Claro que a controvérsia em torno das palavras de Isabel Jonet - ou a "indignação" exacerbada da esquerda ululante, como já lhe chamei - não visou apenas, nem sobretudo, as suas referências, melhor ou pior conseguidas, a uma maior moderação no consumo. O que certos sectores da opinião quiseram fazer foi ajustar contas com uma organização que ajuda realmente os pobres sem obedecer aos paradigmas radicais do que deve ser a "solidariedade social". É que, para esses sectores, a virtude da caridade é um pecado e o simples facto de alguém falar dos pobres sem propor a revolução torna-o suspeito de ser como a Supico Pinto do antigo regime, a imagem que Daniel Oliveira entendeu recuperar. A irritação com o trabalho do Banco Alimentar contra a Fome foi ao ponto de alguém como um antigo ministro do PS, Paulo Pedroso, ter sugerido no seu blogue que este não surge por causa da fome, mas antes para corrigir os defeitos da distribuição comercial de alimentos. Se não acreditam, vão ler.

A irritação de uma parte da esquerda com a ideia de caridade - a que chamam sarcasticamente "caridadezinha" - tem uma razão intestina e outra de elaboração intelectual. A razão intestina é que tudo o que possa aliviar o sofrimento dos desvalidos afasta-os também da revolta social com que essa esquerda sonha. A razão conceptual é que essa caridade não pressupõe um tratamento global de toda a sociedade de forma a, como dizem, "integrá-la", nem, ao mesmo tempo, constitui uma solução definitiva para os problemas de pobreza. Vale a pena perceber onde está o erro destes argumentos.

As visões que valorizam a caridade como forma de prestar serviços sociais não pretendem, de facto, soluções globais e totais, até se opõem a elas. Ao contrário dos profetas de um novo utopismo, não acham que caiba ao Estado resolver todos os problemas, ou mesmo simplesmente acorrer a todos os necessitados. Valorizam, em contrapartida, a ideia de que é melhor actuar de forma subsidiária, devendo quem está mais próximo dos problemas e das pessoas ter prioridade.

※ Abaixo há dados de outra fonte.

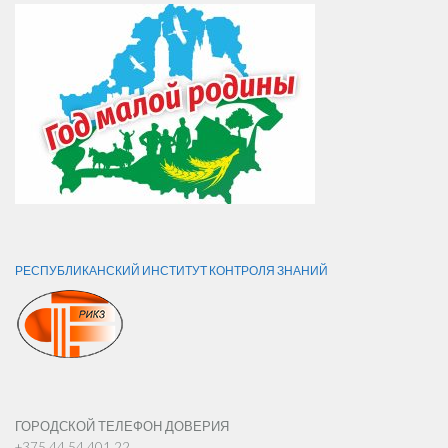
РЕСПУБЛИКАНСКИЙ ИНСТИТУТ КОНТРОЛЯ ЗНАНИЙ
ГОРОДСКОЙ ТЕЛЕФОН ДОВЕРИЯ
+375 44 54 401 22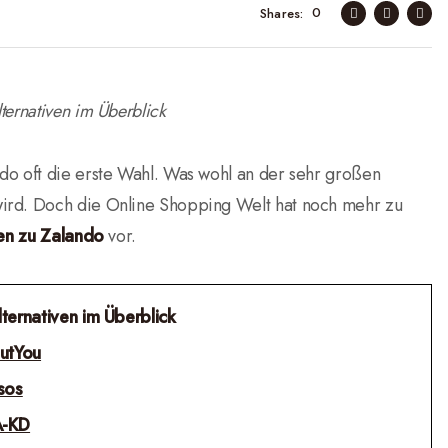
0
Shares
ternativen im Überblick
do oft die erste Wahl. Was wohl an der sehr großen
wird. Doch die Online Shopping Welt hat noch mehr zu
ven zu Zalando
vor.
ternativen im Überblick
utYou
sos
-KD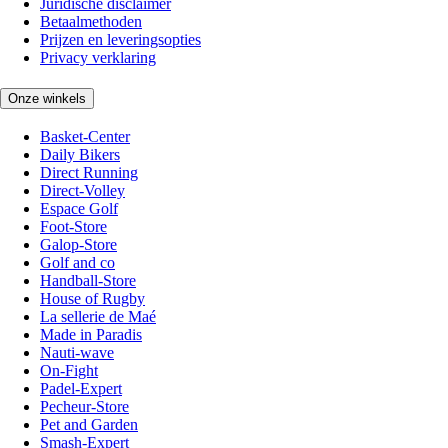
Juridische disclaimer
Betaalmethoden
Prijzen en leveringsopties
Privacy verklaring
Onze winkels
Basket-Center
Daily Bikers
Direct Running
Direct-Volley
Espace Golf
Foot-Store
Galop-Store
Golf and co
Handball-Store
House of Rugby
La sellerie de Maé
Made in Paradis
Nauti-wave
On-Fight
Padel-Expert
Pecheur-Store
Pet and Garden
Smash-Expert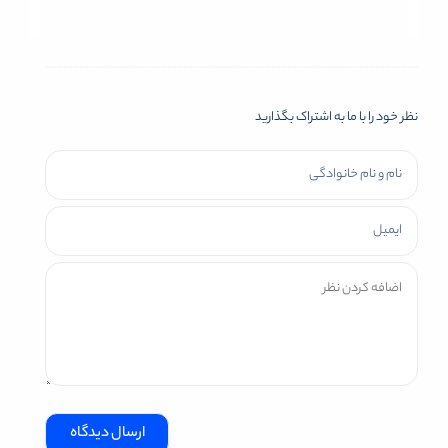
نظر خود را با ما به اشتراک بگذارید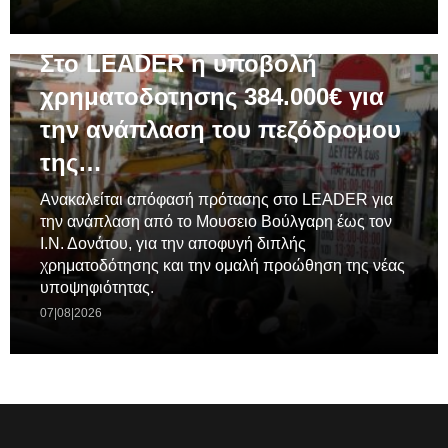
ΓΕΝΙΚΆ
Στο LEADER η υποβολή
χρηματοδοτησης 384.000€ για
την ανάπλαση του πεζόδρομου
της…
Ανακαλείται απόφασή πρότασης στο LEADER για
την ανάπλαση από το Μουσειο Βούλγαρη έως τον
Ι.Ν. Δονάτου, για την αποφυγή διπλής
χρηματοδότησης και την ομαλή προώθηση της νέας
υποψηφιότητας.
07|08|2026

Isto porque essas organizações informais e voluntárias de proximidade fazem melhor o trabalho de apoio aos necessitados - e fazem-no com mais carinho, mesmo com mais amor. É por isso que instituições como os bancos alimentares são preferíveis a serviços públicos com as mesmas funções. O facto de serem também mais eficientes e não consumirem os nossos impostos até resulta secundário.

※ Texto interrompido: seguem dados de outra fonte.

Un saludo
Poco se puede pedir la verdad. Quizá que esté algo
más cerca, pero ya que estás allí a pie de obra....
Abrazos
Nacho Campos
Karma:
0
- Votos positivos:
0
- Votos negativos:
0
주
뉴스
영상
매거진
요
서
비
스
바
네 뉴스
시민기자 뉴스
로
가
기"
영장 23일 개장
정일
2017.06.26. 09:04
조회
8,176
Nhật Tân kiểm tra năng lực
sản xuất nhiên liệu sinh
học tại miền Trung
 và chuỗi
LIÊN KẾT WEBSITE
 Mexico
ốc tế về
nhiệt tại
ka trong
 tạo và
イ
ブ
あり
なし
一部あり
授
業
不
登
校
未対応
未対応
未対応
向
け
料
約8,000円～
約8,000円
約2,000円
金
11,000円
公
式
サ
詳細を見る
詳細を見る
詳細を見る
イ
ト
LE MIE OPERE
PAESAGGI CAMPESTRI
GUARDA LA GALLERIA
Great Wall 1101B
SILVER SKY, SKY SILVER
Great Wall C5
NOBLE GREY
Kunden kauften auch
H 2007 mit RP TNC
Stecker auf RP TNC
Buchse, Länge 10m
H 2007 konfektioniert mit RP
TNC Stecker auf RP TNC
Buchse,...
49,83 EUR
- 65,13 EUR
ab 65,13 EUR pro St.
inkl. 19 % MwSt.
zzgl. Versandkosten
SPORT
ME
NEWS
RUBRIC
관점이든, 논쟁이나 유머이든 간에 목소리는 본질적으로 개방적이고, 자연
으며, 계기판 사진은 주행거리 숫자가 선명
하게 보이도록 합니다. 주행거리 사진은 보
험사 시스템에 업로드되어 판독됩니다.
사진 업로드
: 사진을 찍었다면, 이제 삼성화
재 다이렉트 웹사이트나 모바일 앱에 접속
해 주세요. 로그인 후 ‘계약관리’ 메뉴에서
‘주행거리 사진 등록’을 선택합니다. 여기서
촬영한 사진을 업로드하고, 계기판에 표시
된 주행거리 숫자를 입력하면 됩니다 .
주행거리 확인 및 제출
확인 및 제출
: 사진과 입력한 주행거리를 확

O outro argumento errado é que estas instituições - ou outras semelhantes - seriam desnecessárias se as sociedades fossem justas e se se desse aos pobres condições para saírem da pobreza. Mais uma vez trata-se de duas realidades que não se opõem, antes são complementares. Mesmo onde existem os mais eficientes mecanismos para levar as pessoas a escapar da pobreza há sempre necessidade de acorrer aos que, pelos motivos mais diversos, necessitam de ajudas desinteressadas. E a ideia de que os Estados podem resolver todas as necessidades materiais de todos os seus cidadãos é uma das ideias utópicas mais falsas e mais perigosas, como a história do século XX bem nos mostra. Por fim, Bento XVI tem razão quando escreve (encíclica Deus Caritas Est) que "sempre haverá sofrimento que necessita de consolação e ajuda", tal como "existirão sempre situações de necessidade material, para as quais é indispensável uma ajuda na linha de um amor concreto ao próximo".

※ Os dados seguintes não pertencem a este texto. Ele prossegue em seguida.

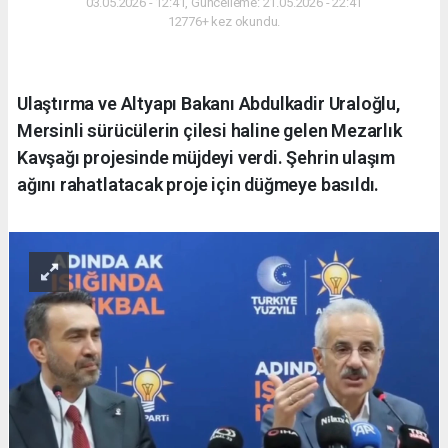
03.05.2026 - 12:41, Güncelleme: 21.05.2026 - 22:41
12776+ kez okundu.
Ulaştırma ve Altyapı Bakanı Abdulkadir Uraloğlu,
Mersinli sürücülerin çilesi haline gelen Mezarlık
Kavşağı projesinde müjdeyi verdi. Şehrin ulaşım
ağını rahatlatacak proje için düğmeye basıldı.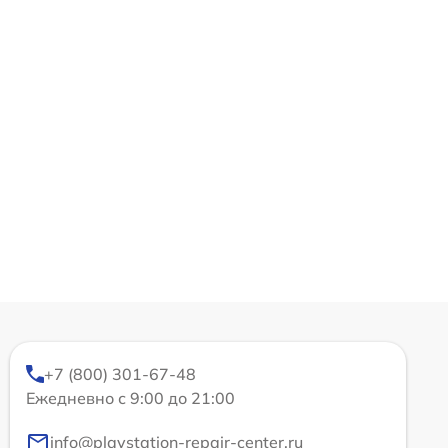
+7 (800) 301-67-48
Ежедневно с 9:00 до 21:00
info@playstation-repair-center.ru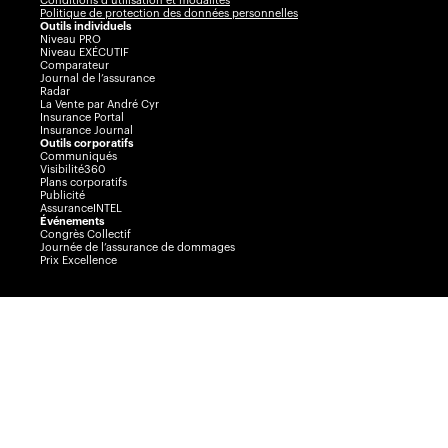
Conditions d’utilisation et modalités
Politique de protection des données personnelles
Outils individuels
Niveau PRO
Niveau EXÉCUTIF
Comparateur
Journal de l’assurance
Radar
La Vente par André Cyr
Insurance Portal
Insurance Journal
Outils corporatifs
Communiqués
Visibilité360
Plans corporatifs
Publicité
AssuranceINTEL
Événements
Congrès Collectif
Journée de l’assurance de dommages
Prix Excellence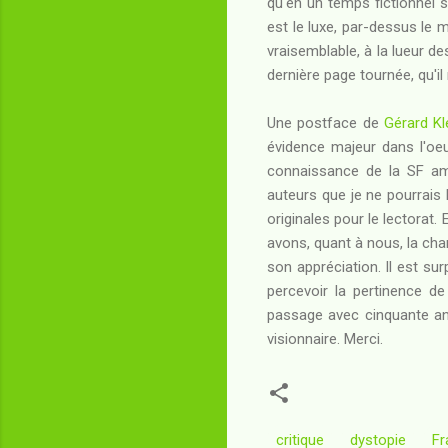
qu'en un temps fictionnel si
est le luxe, par-dessus le
vraisemblable, à la lueur d
dernière page tournée, qu'il
Une postface de
Gérard Kl
évidence majeur dans l'oeu
connaissance de la SF am
auteurs que je ne pourrais 
originales pour le lectorat.
avons, quant à nous, la chan
son appréciation. Il est sur
percevoir la pertinence de
passage avec cinquante an
visionnaire. Merci.
critique
dystopie
Fr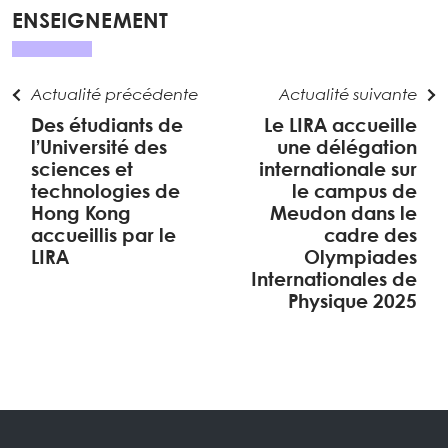
ENSEIGNEMENT
Actualité précédente
Actualité suivante
Des étudiants de
Le LIRA accueille
l’Université des
une délégation
sciences et
internationale sur
technologies de
le campus de
Hong Kong
Meudon dans le
accueillis par le
cadre des
LIRA
Olympiades
Internationales de
Physique 2025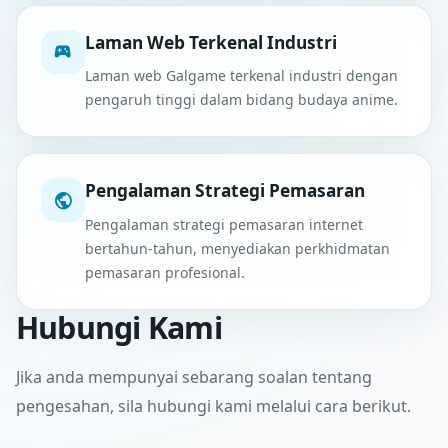
Laman Web Terkenal Industri
Laman web Galgame terkenal industri dengan
pengaruh tinggi dalam bidang budaya anime.
Pengalaman Strategi Pemasaran
Pengalaman strategi pemasaran internet
bertahun-tahun, menyediakan perkhidmatan
pemasaran profesional.
Hubungi Kami
Jika anda mempunyai sebarang soalan tentang
pengesahan, sila hubungi kami melalui cara berikut.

Há quem entenda que o Estado, através do seu exército de funcionários, das suas imensas estruturas, da sua burocracia sem limites e das receitas sempre crescentes que obtém através de mais e mais impostos é que deve ser o dono da solidariedade social e o árbitro absoluto não só das necessidades de pão, como até das carências imateriais. Esse Estado teria mesmo a vantagem de nos desobrigar da preocupação com os nossos semelhantes, aliviando-nos a consciência.

Os que, em contrapartida, entendem que a sociedade não pode ser apenas formalmente justa, tem também de ser fraterna, e que isso passa pela relação entre os homens e não apenas pelo seu dever de pagarem impostos, valorizam instituições como os bancos alimentares e exemplos como os de Isabel Jonet. Porque também valorizam a liberdade e a responsabilidade pessoal, por onde necessariamente passa a busca da felicidade.